Tick time in the 'Toolies'
Spring brings wonderful things to Montana, flowers. Green grass, and baby animals…
But it also has at least one drawback. Among many columns I've written about this subject, the one done 20 years ago (May 4, 1988) may it best…
What bad brown bug is the size of a match head and hatches out by the billions every spring? Yes! It is wood tick time and last Thursday the "Over the Hill Gang" collected them off their bodies by the dozens. We were climbing Mt. Shields. From the minute we left the cars, my companions began griping about ticks. We climbed 2,000 feet above the road and even found them at snowline.
Back at our rigs changing clothes, the tick collecting began in earnest and everyone found several… with one exception. During the entire hike, I had not found any of those little buggers on me. Saw them on the rocks, grass and other hikers, but not one on my personal body. An inadvertent disclosure of this fact started what I considered a highly personal discussion, which reached its low point when some of those present began implying a person whom the ticks shunned might have something wrong with him.
Spence Ryder said, "I know ticks get on any living thing, like people, elk, gophers and even skunks." Hank Good added, "That's right, and they will also feed on ripe carrion." Doc Gibson made an unnecessary summation. "As a general rule, there is no animal tissue so repulsive as to cause wood ticks to avoid it."
Didn't care for this conversation and suggested, "There could well be a few living things so squeaky clean and nice smelling that ticks just don't like 'em." This observation caused snickerings. Couldn't help feeling a bit inferior as we drove home. Most well adjusted people dislike being completely left out of their peer's social activities, even if it is picking off wood ticks. Iris seemed uninterested in my dilemma but gave me hope by saying I should shake my clothes out in the garage.
During my shower, I discovered a small moving thing on my head where I wore a sweatband. Ran out to the living room, triumphantly holding it in my fingers, " Look Honey! I'm one of the boys." Iris glanced up from her book. "Well for heaven's sake. You don't have to run around naked to prove you're one of the boys. People could probably tell just as well by your mustache."
"Iris, don't be funny. See what I've got, a wood tick, likely one of above average intelligence. Out of all the people in the world, it picked me."
"I think that is wonderful, Honey. It's nice to see you pleased by things that don't cost money. Now, go flush the bug and finish your shower. Then if it will make you feel better, you can call your friends and report you are just as icky as they are."
Iris is not what you'd call an outdoors person.

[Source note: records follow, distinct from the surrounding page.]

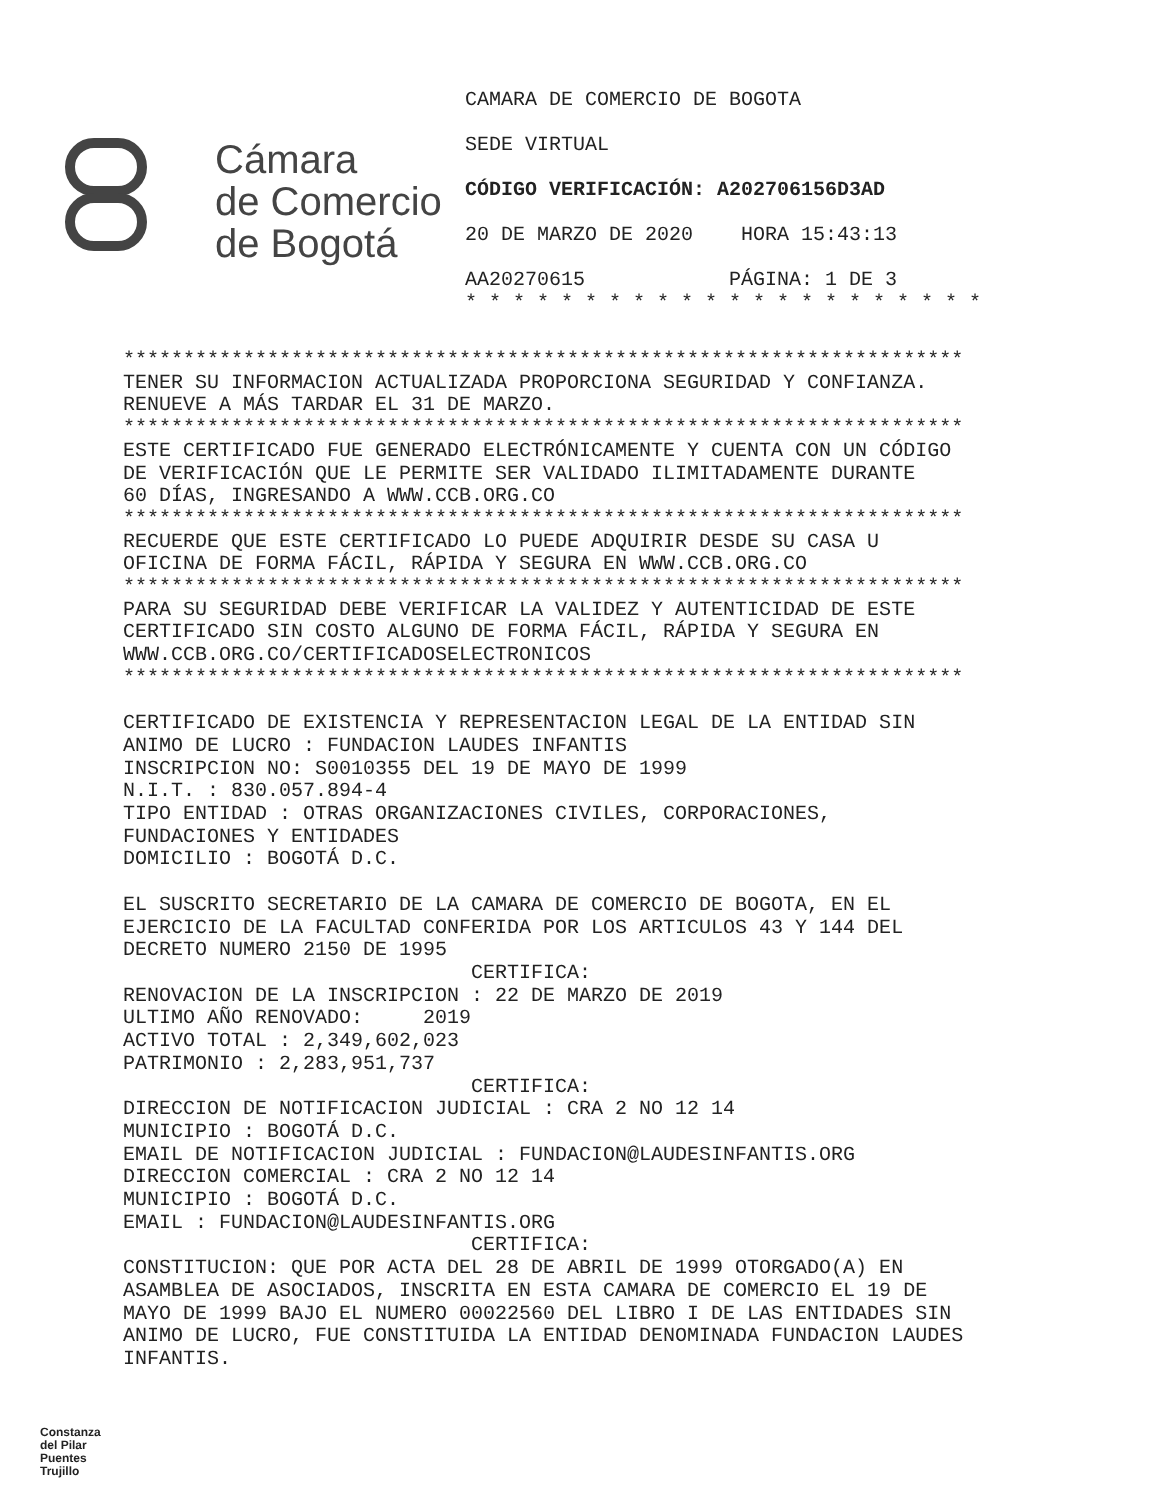Cámara
de Comercio
de Bogotá
CAMARA DE COMERCIO DE BOGOTA
SEDE VIRTUAL
CÓDIGO VERIFICACIÓN: A202706156D3AD
20 DE MARZO DE 2020 HORA 15:43:13
AA20270615 PÁGINA: 1 DE 3
* * * * * * * * * * * * * * * * * * * * * *
********************************************************************** TENER SU INFORMACION ACTUALIZADA PROPORCIONA SEGURIDAD Y CONFIANZA. RENUEVE A MÁS TARDAR EL 31 DE MARZO. ********************************************************************** ESTE CERTIFICADO FUE GENERADO ELECTRÓNICAMENTE Y CUENTA CON UN CÓDIGO DE VERIFICACIÓN QUE LE PERMITE SER VALIDADO ILIMITADAMENTE DURANTE 60 DÍAS, INGRESANDO A WWW.CCB.ORG.CO ********************************************************************** RECUERDE QUE ESTE CERTIFICADO LO PUEDE ADQUIRIR DESDE SU CASA U OFICINA DE FORMA FÁCIL, RÁPIDA Y SEGURA EN WWW.CCB.ORG.CO ********************************************************************** PARA SU SEGURIDAD DEBE VERIFICAR LA VALIDEZ Y AUTENTICIDAD DE ESTE CERTIFICADO SIN COSTO ALGUNO DE FORMA FÁCIL, RÁPIDA Y SEGURA EN WWW.CCB.ORG.CO/CERTIFICADOSELECTRONICOS ********************************************************************** CERTIFICADO DE EXISTENCIA Y REPRESENTACION LEGAL DE LA ENTIDAD SIN ANIMO DE LUCRO : FUNDACION LAUDES INFANTIS INSCRIPCION NO: S0010355 DEL 19 DE MAYO DE 1999 N.I.T. : 830.057.894-4 TIPO ENTIDAD : OTRAS ORGANIZACIONES CIVILES, CORPORACIONES, FUNDACIONES Y ENTIDADES DOMICILIO : BOGOTÁ D.C. EL SUSCRITO SECRETARIO DE LA CAMARA DE COMERCIO DE BOGOTA, EN EL EJERCICIO DE LA FACULTAD CONFERIDA POR LOS ARTICULOS 43 Y 144 DEL DECRETO NUMERO 2150 DE 1995 CERTIFICA: RENOVACION DE LA INSCRIPCION : 22 DE MARZO DE 2019 ULTIMO AÑO RENOVADO: 2019 ACTIVO TOTAL : 2,349,602,023 PATRIMONIO : 2,283,951,737 CERTIFICA: DIRECCION DE NOTIFICACION JUDICIAL : CRA 2 NO 12 14 MUNICIPIO : BOGOTÁ D.C. EMAIL DE NOTIFICACION JUDICIAL : FUNDACION@LAUDESINFANTIS.ORG DIRECCION COMERCIAL : CRA 2 NO 12 14 MUNICIPIO : BOGOTÁ D.C. EMAIL : FUNDACION@LAUDESINFANTIS.ORG CERTIFICA: CONSTITUCION: QUE POR ACTA DEL 28 DE ABRIL DE 1999 OTORGADO(A) EN ASAMBLEA DE ASOCIADOS, INSCRITA EN ESTA CAMARA DE COMERCIO EL 19 DE MAYO DE 1999 BAJO EL NUMERO 00022560 DEL LIBRO I DE LAS ENTIDADES SIN ANIMO DE LUCRO, FUE CONSTITUIDA LA ENTIDAD DENOMINADA FUNDACION LAUDES INFANTIS.
Constanza
del Pilar
Puentes
Trujillo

Talked by phone to Dr. Tom Swan, a tick expert at the Rocky Mountain Laboratory in Hamilton. He gave me the following information:
a) There has never been a reported human case of Rocky Mountain Spotted (Tick) Fever in Montana north of St. Ignatius.
b) A llama on a ranch near Kila died April 26 of tick-induced paralysis.
c) There was only one human case of tick fever reported in the state last year (1987).
d) The disease was much more prevalent around the turn of the century, which caused the creation of the Hamilton lab.
e) Less than 5 percent of ticks are believed to be carried; however, a new test is now being conducted on 600 recently collected specimens.
f) Many states have worse problems with the ticks than Montana, Oklahoma being hardest hit, but the disease was first isolated and identified in this state.
g) Best method for removing an attached tick is with tweezers grasping the tick as close to the skin as possible and pulling steadily but slowly. Dr. Swan disapproves of using turpentine, Vaseline, cigarettes or whatever.
h) Though very rare, bodily fluids from ticks have gotten on fingers and then transmitted the disease when rubbed against an eye, mouth or cut.
End of tick talk.
G. George Ostrom is a Kalispell resident and Hungry Horse News columnist.